I mean, I don’t really know. That’s my own combination of fact and whimsy. But I digress. Rhinos.
Rhinoceroses can run at speeds of up to 35 m.p.h.—by my calculations, that’s over 3,000 feet per minute. But their tiny eyes can’t see more than 100 feet in front of them. A crucial disparity there.
This can—and I imagine quite often does—cause difficulties when it’s exercise time for the herd. So marrying fact and whimsy, “they” call a group of rhinos a “crash.”
What does this have to do with business?
Business executives—especially the kind who get asked to give speeches—tend to be very busy people. (You know this because “busy” is built right into the word “business.”) As a matter of fact, if “they” gave me the power to create a noun for a group of businesspeople, I would call them “a hurry of professionals.” But I digress.
Naturally, hurrying professionals look for ways to streamline their busy days. They outsource tasks of all kinds, from booking airline tickets to writing speeches. But you can’t outsource giving a speech. And you can’t streamline the preparations for it, either.
When you rush onto a stage without proper rehearsal, you crash. Just like those racing rhinoceroses, your physical abilities outrun your senses. Just because you can read from a page someone hands you as you stride to the podium doesn’t mean you should.
Whether you’re speaking from bullet points (which I never recommend) or reading a prepared text—even one you wrote for yourself—you need time to let the ideas sink into your brain. That way, when the ideas come back out your mouth onstage they’ll sound like your ideas and not like something you (or someone else) thought up a week ago. Take the stage unprepared and you leave yourself open to failure in so many ways. When you know your material backwards and forwards, then technical glitches won’t faze you. Neither will the CEO wandering into your presentation.

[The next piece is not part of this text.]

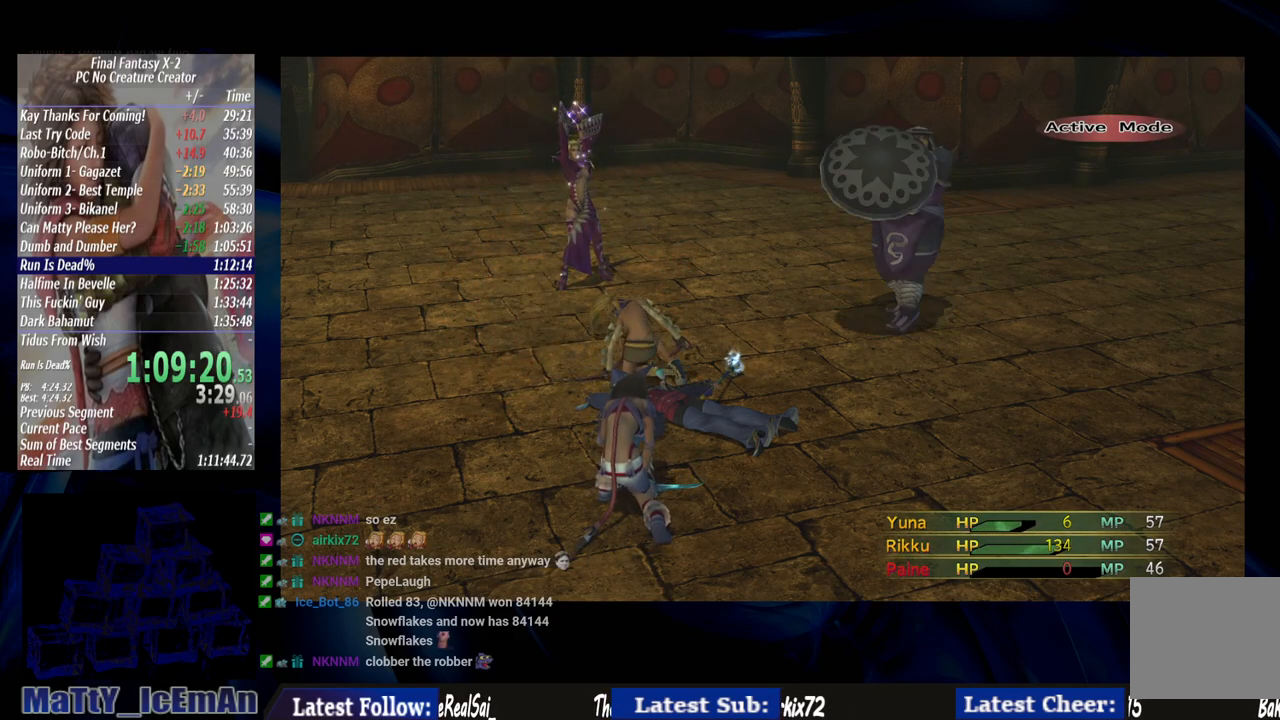
Gameplay with a controller (PlayStation layout); each line is a JSON object with the inputs held at the frame after it. "events" lists button and stick changes between this image and that frame as [ms after this image, input, new state], when the widget could be followed in between. Not read: L3 R3.
{"buttons": ["DPAD_DOWN"], "left_stick": "center", "right_stick": "center", "events": [[67, "DPAD_DOWN", "down"]]}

That happened to one of my clients, an executive who asked me to coach her and then was astounded when I had the temerity to ask her to run through her speech twice in rehearsal. The looks she shot me would surely have cowed someone who actually worked for her (yet another perk of flying in as a consultant). But she later told me that if she hadn’t known the material so well, seeing the CEO walk in during her speech would have thrown her off her game.

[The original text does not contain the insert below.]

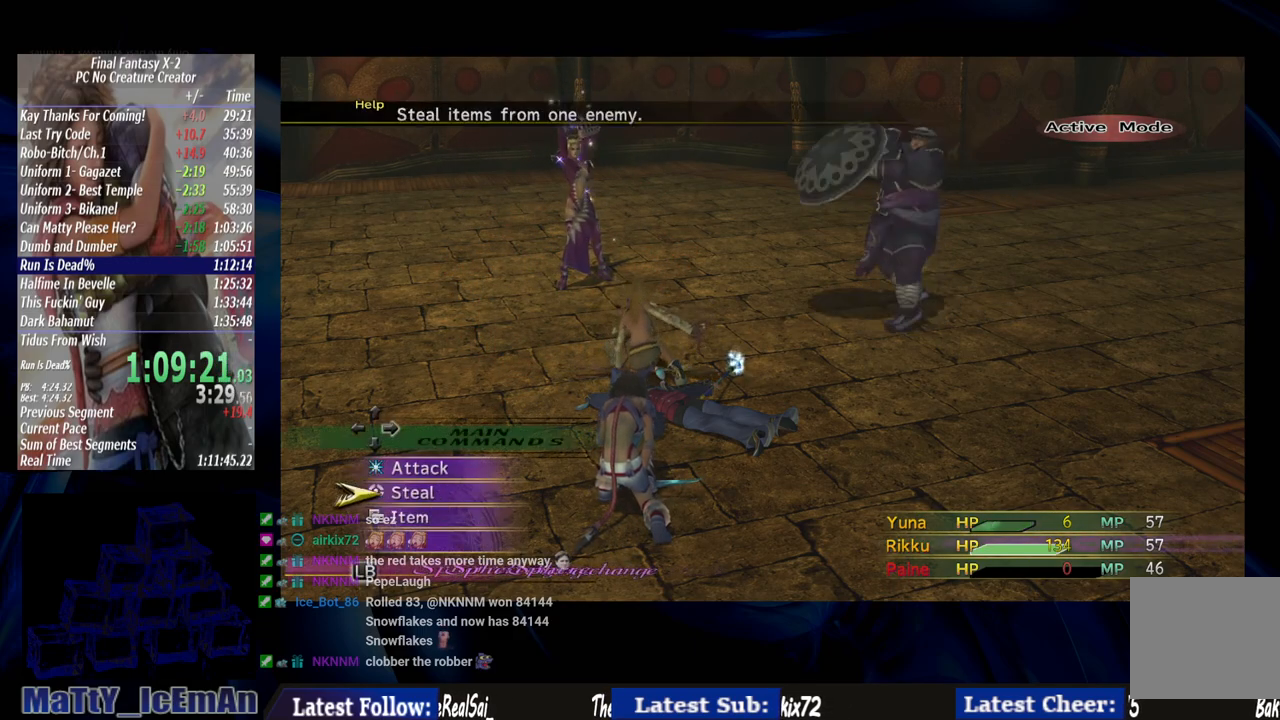
{"buttons": [], "left_stick": "center", "right_stick": "center", "events": [[267, "DPAD_DOWN", "up"], [333, "CROSS", "down"], [467, "CROSS", "up"]]}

I looked for video of crashing rhinos for you, but I couldn’t find any. I’m kind of glad about that: I’m not sure how someone could film a rhinoceros stampede without ending up in the middle of it. But I did find a British band called Crash of Rhinos. The sample track on their website starts off deceptively soft, but watch out for your ears when the drums kick in.
Don’t be in a crash of rhinos. Aim for “a success of speakers” instead.